During an August 2019 meeting at an Italian restaurant in North Jersey, Sen. Bob Menendez appeared to know the details of a prosecution and an investigation he and his wife are alleged to have taken bribes to disrupt, the man who has pleaded guilty to bribing them testified Monday.
Jose Uribe, a trucking and insurance company owner, had by then already held a fundraiser for the senator, met him several times for drinks or dinner, and, he said, bribed Menendez’s now-wife with a car.
Uribe’s goal, going back over a year, had been to get a good deal for one business associate who was being charged with insurance fraud in New Jersey and to stop a related state investigation that could lead to one of his own companies.
But Uribe had yet to talk face-to-face with the senator about the alleged cases or the point of his bribes, which he’d first arranged with a friend of the senator’s girlfriend at the time, Nadine Menendez, and then with Nadine herself.
Finally, on Aug. 7, 2019, Uribe said he sat down with the senator and Nadine in the back of Il Villaggio, an Italian restaurant in North Jersey.
Uribe said that at the dinner the senator seemed to have “complete knowledge” about the prosecution that the senator is accused of trying to disrupt.

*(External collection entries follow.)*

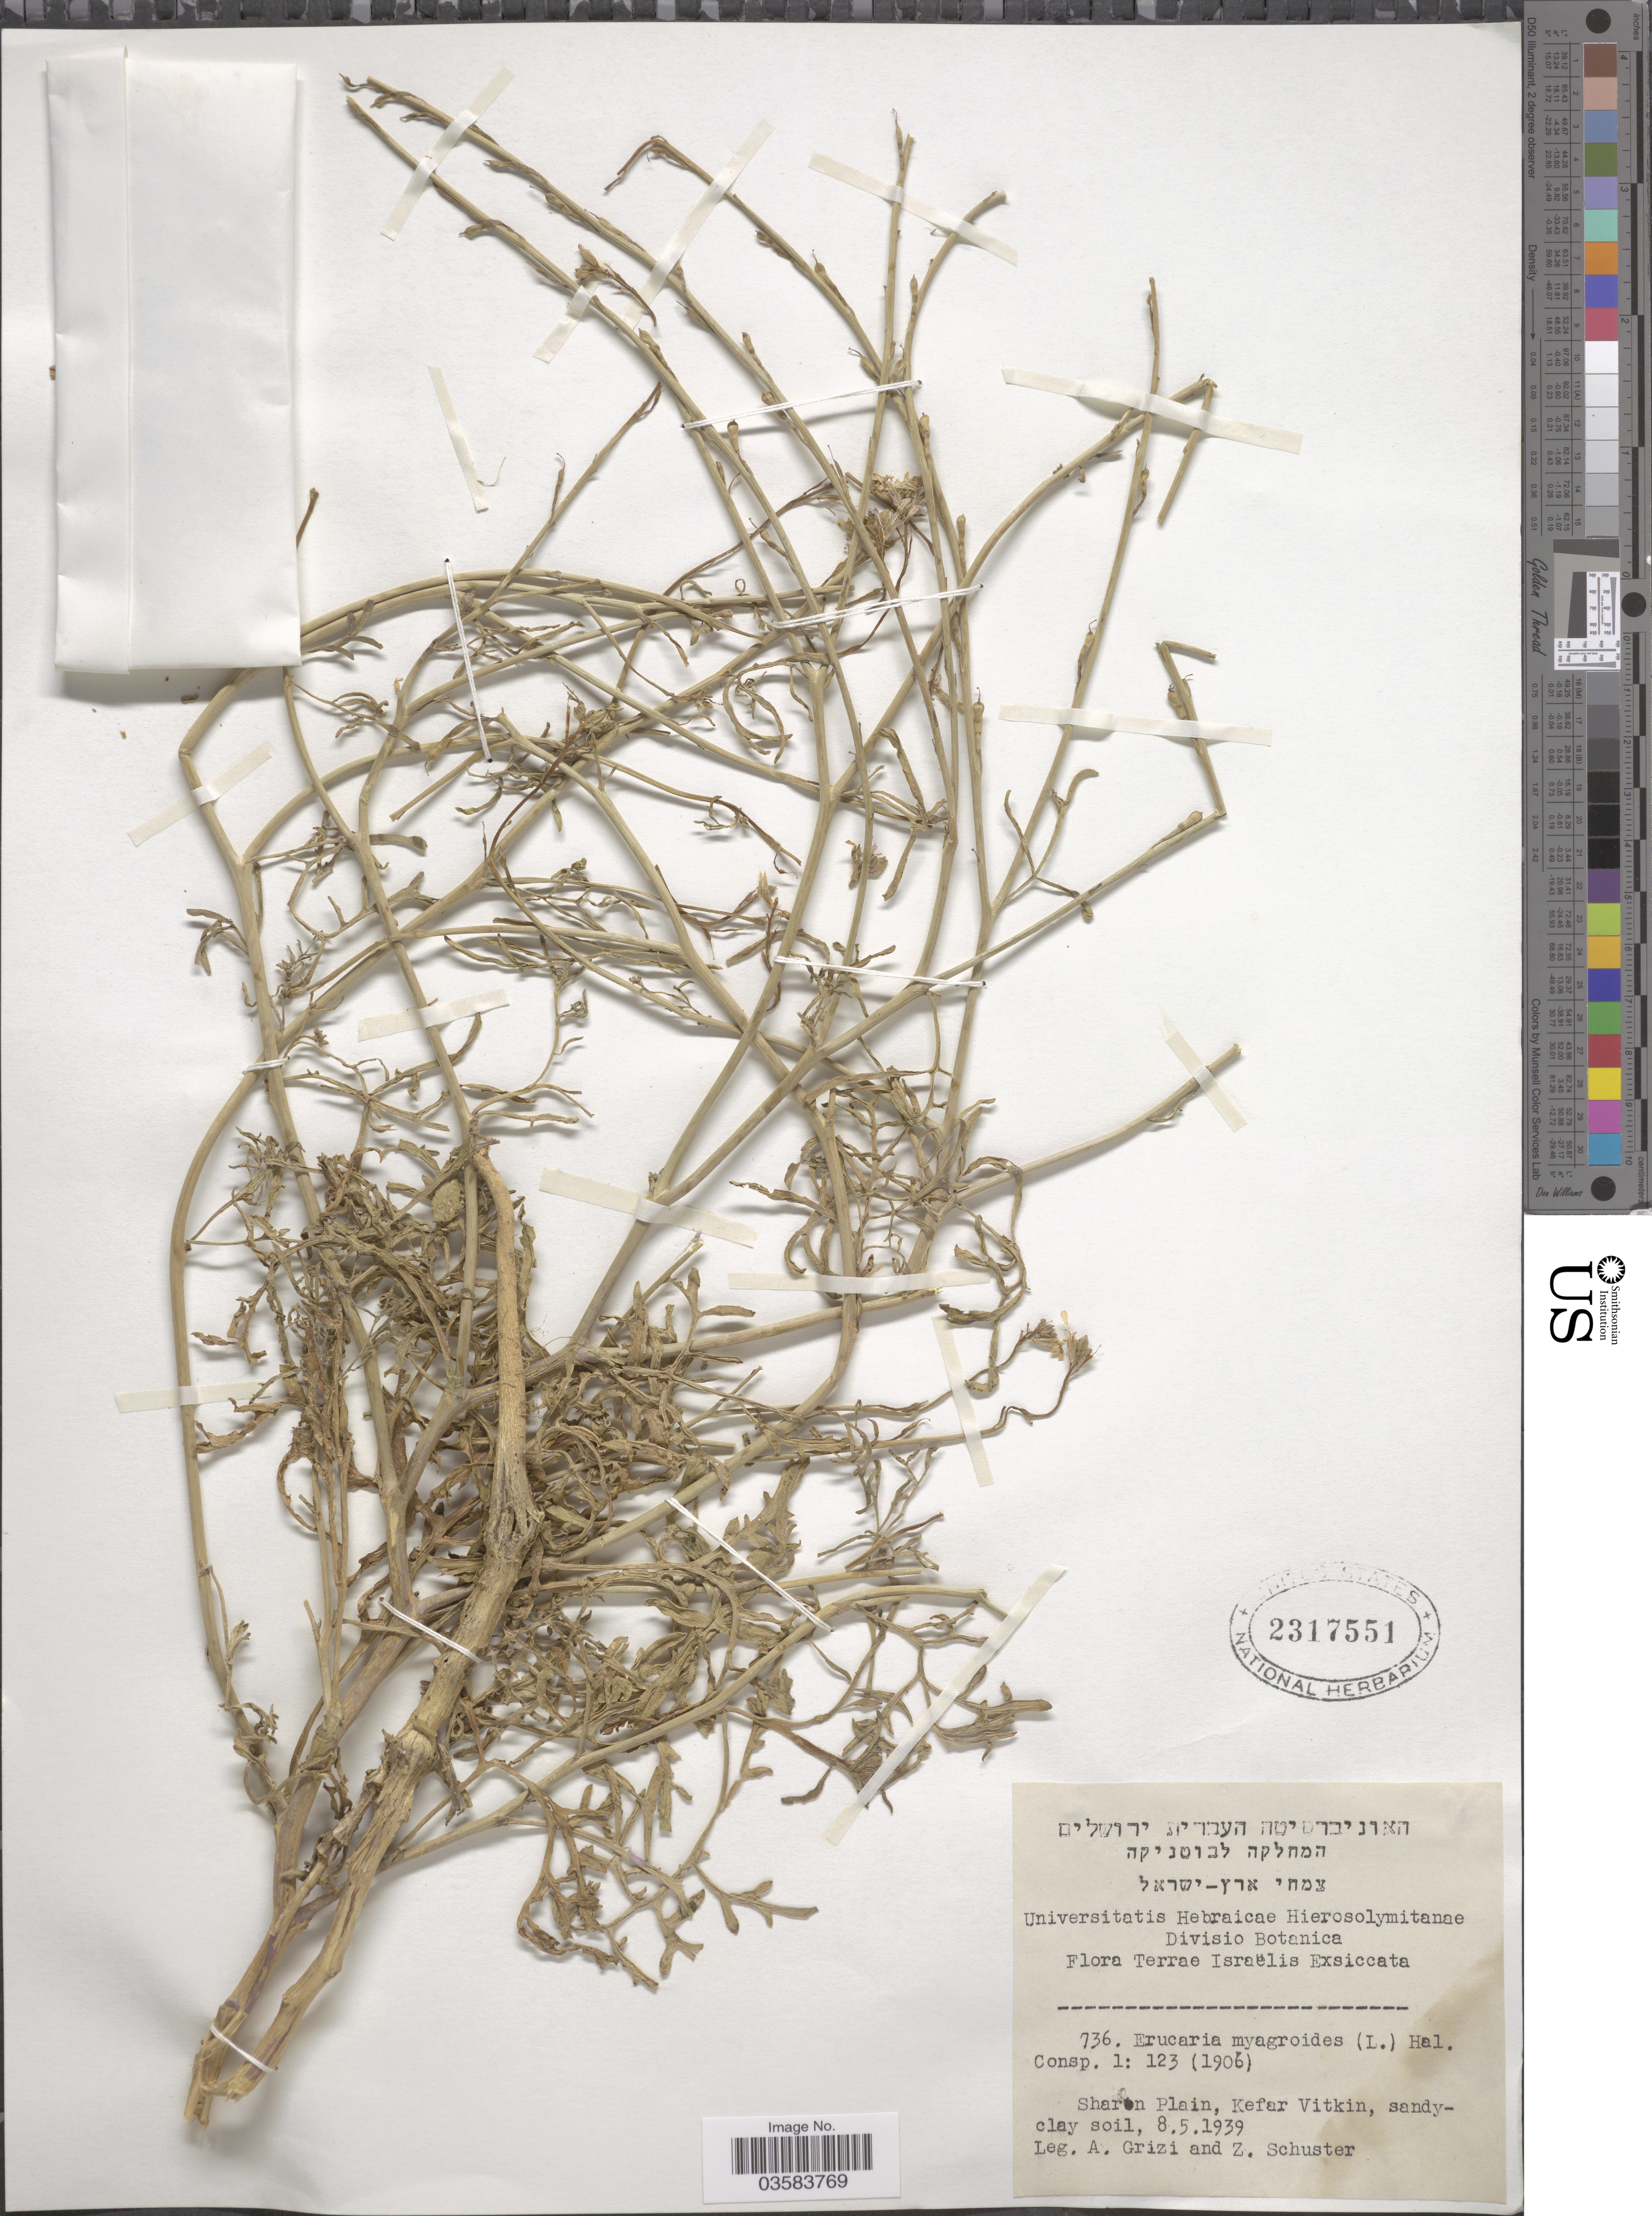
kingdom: Plantae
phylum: Tracheophyta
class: Magnoliopsida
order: Brassicales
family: Brassicaceae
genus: Erucaria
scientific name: Erucaria hispanica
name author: Druce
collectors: A. Grizi & Z. Schuster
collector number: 736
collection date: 1939-05-08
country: Israel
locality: Terrae Israëlis. Sharon Plain, Kefar Vitkin, sandyclay soil.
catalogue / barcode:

And, when Uribe asked him to find out about the investigation into his own company, Menendez indicated “he would look into it.”
Uribe faced careful questions by a federal prosecutor and by the judge, who granted a few objections from one of the senator’s defense attorneys and has been occasionally asking his own questions of witnesses during the trial that began in May.
Defense attorneys have yet to cross examine Uribe, who has a criminal record and who said he recalled the substance of but not always the exact words used during the dinner with Menendez. Uribe will continue to testify Monday afternoon. Menendez has denied the allegations against him.
Uribe also gave more details about the car he said he bought Nadine, who will stand trial separately because of a cancer diagnosis.
“If your problem is a car, my problem is saving my family,” Uribe said he told Nadine in March 2019, in the days before he said he handed her $15,000 in cash to make the down payment on a new Mercedes-Benz.
He would eventually also arrange dozens of monthly car payments for her Mercedes or make them himself. The expectation was she would get the senator to help resolve state scrutiny that circled Uribe.
By late summer, his associate facing prosecution had gotten a deal that required no jail time. That was good for Uribe. But a detective from the New Jersey attorney general’s office was still trying to interview one of his employees, someone so close he considered her a daughter. That was bad.
Part of the issue seems to be that Uribe had for months been going through an intermediary: Wael “Will” Hana, who is now one of the co-defendants in Menendez’s corruption trial. And it was unclear if the senator knew Uribe was seeking a two-part deal until months after Uribe thought he and Hana had a deal.
For instance, days before their August 2019 meeting, Nadine had texted Uribe that she’d spoken with the senator and “he said it would’ve been so so easy if we had wrapped both together.”
The former attorney general of New Jersey, Gurbir Grewal, testified last week about two interactions with the senator where Menendez attempted to discuss specific insurance matters affecting Hispanic truckers in 2019. Grewal said he did not know the name of the cases or act based on the conversations with Menendez.